Его вдруг толкнула, больно ворвалась, ввинтилась мысль, подобная пуле… Двигалась, расширяя входное отверстие. Прорывалась к какой-то глубинной, запечатанной сердцевине. Это он убил мать. Задумывая план под кодовым названием «Вихрь», планируя взрыв трансформаторной подстанции, пробки на улицах, драки и панику, «зависание» банковских компьютеров, остановку метро и высотных лифтов, он включил в этот хаос смерть матери. Спланировал ее, сам того не ведая. Вставил ее, как невидимый элемент, в череду катастроф и аварий. Кто-то незримый, дьявольски коварный и виртуозный, незаметно включил смерть матери в его расчеты. И он не заметил внедрения. Породил вихрь, который захватил в свою воронку жизнь матери и унес с земли. Он, Сарафанов, был убийцей матери… Кто-то могучий, неодолимо коварный таким образом торжествовал победу над ним. Ликовал, создавая из его горя чудовищный для себя праздник.
Сарафанов вжался в сиденье, видя, как за окном, не отставая от «мерседеса», мчится огромный ликующий вихрь.
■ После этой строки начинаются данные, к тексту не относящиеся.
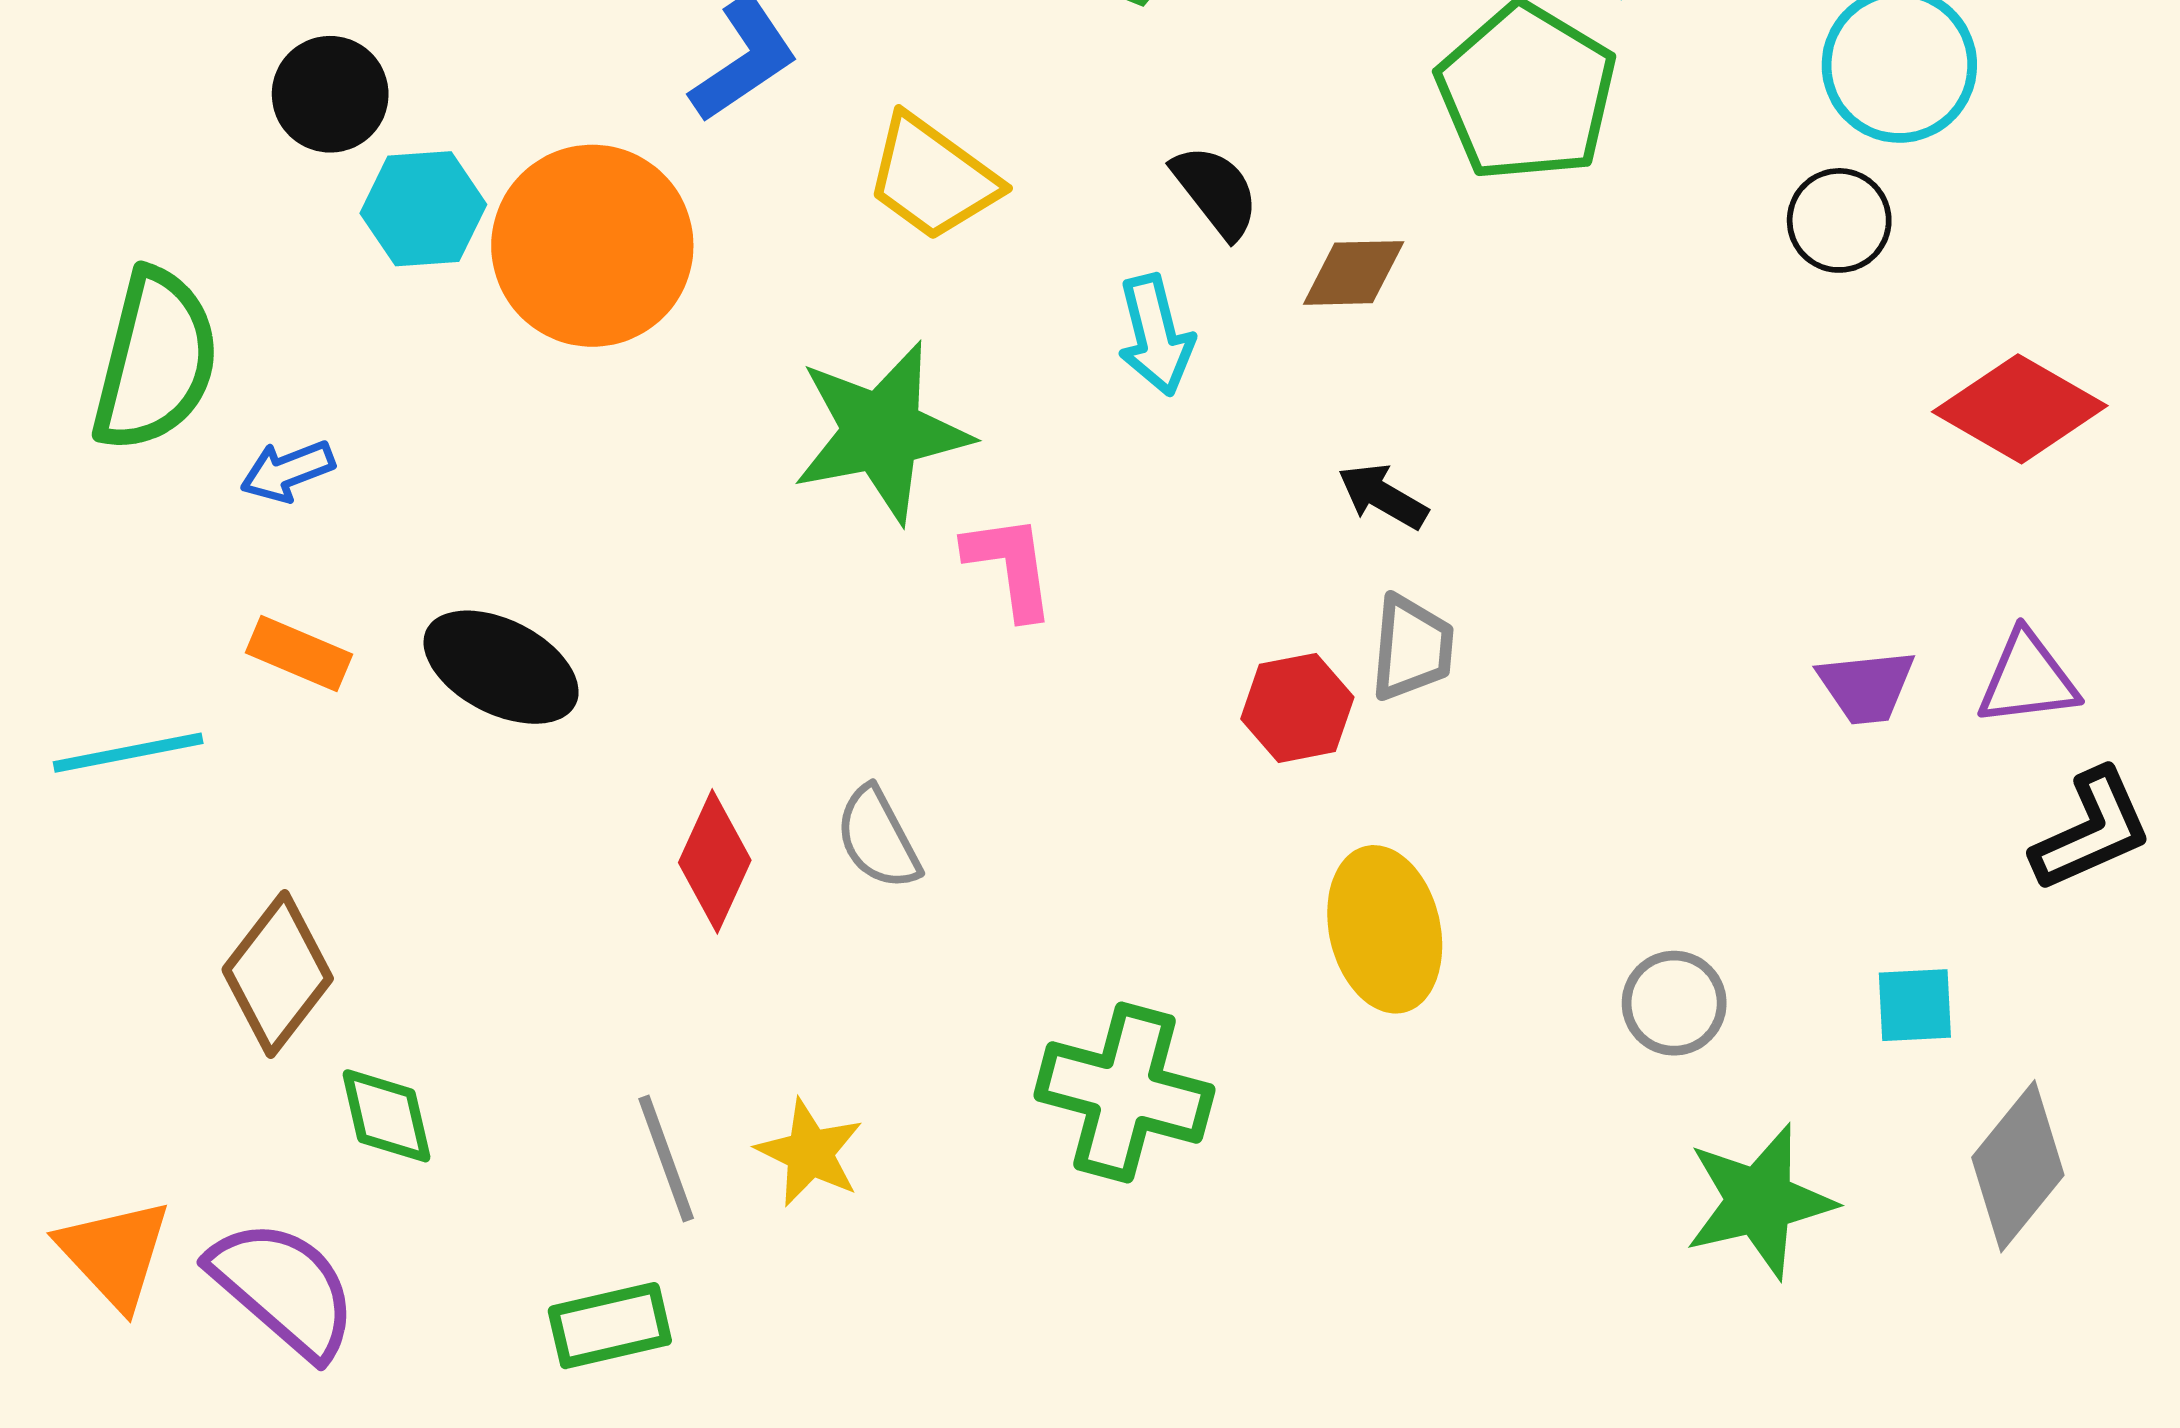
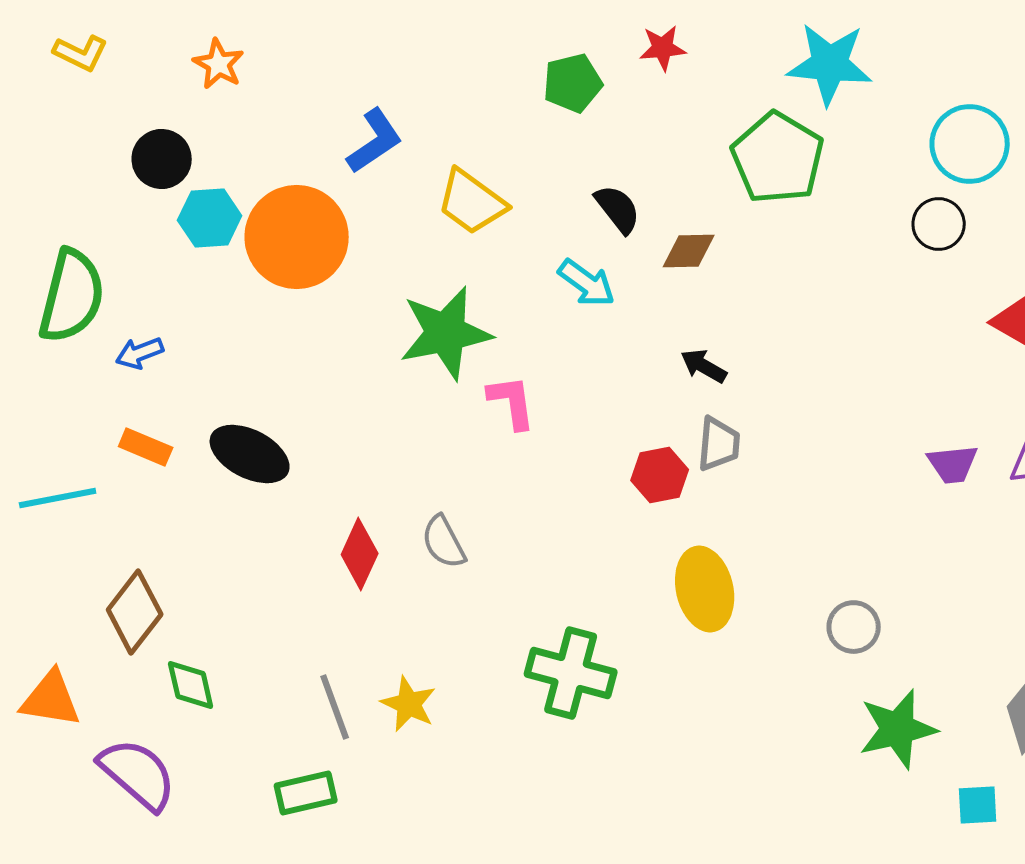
cyan arrow: (1156, 335) -> (587, 283), turned -40
cyan square: (1915, 1005) -> (978, 805), moved
orange triangle: (115, 1254) -> (51, 699), moved, turned -38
Прижимает к стеклам расширенные хохочущие глаза, чтобы насладиться его поражением.
В клинике его встретил доктор Зуев, в белых одеждах, шапочке, понурый, виноватый, не глядя в глаза Сарафанову.
— Где она? — спросил Сарафанов.
Мать лежала в отдельной палате, очень белой, стерильной, среди белоснежных стен, на выбеленной кровати, накрытая белой простыней. Ее маленькая седая голова была серебристо-белая. Лицо, из которого утекла жизнь, казалось голубовато-белым, лунным. Сарафанов приблизился, чувствуя эту бестелесность, призрачность, потусторонность, в которой уже пребывала мать. Она находилась уже не в этой реальности, почти покинула это бытие, присутствуя в нем отпавшей от остальных волос седой прядкой, мерцающей каплей в уголке глаза, асимметрией сжатых, запавших губ. На этих губах застыло выражение недоумения, печали и огорчения. Будто перед смертью ее кто-то обидел, произнес в ее адрес грубое слово, и она умерла от этого слова, унесла в смерть огорчение.
— Как это было? — произнес Сарафанов.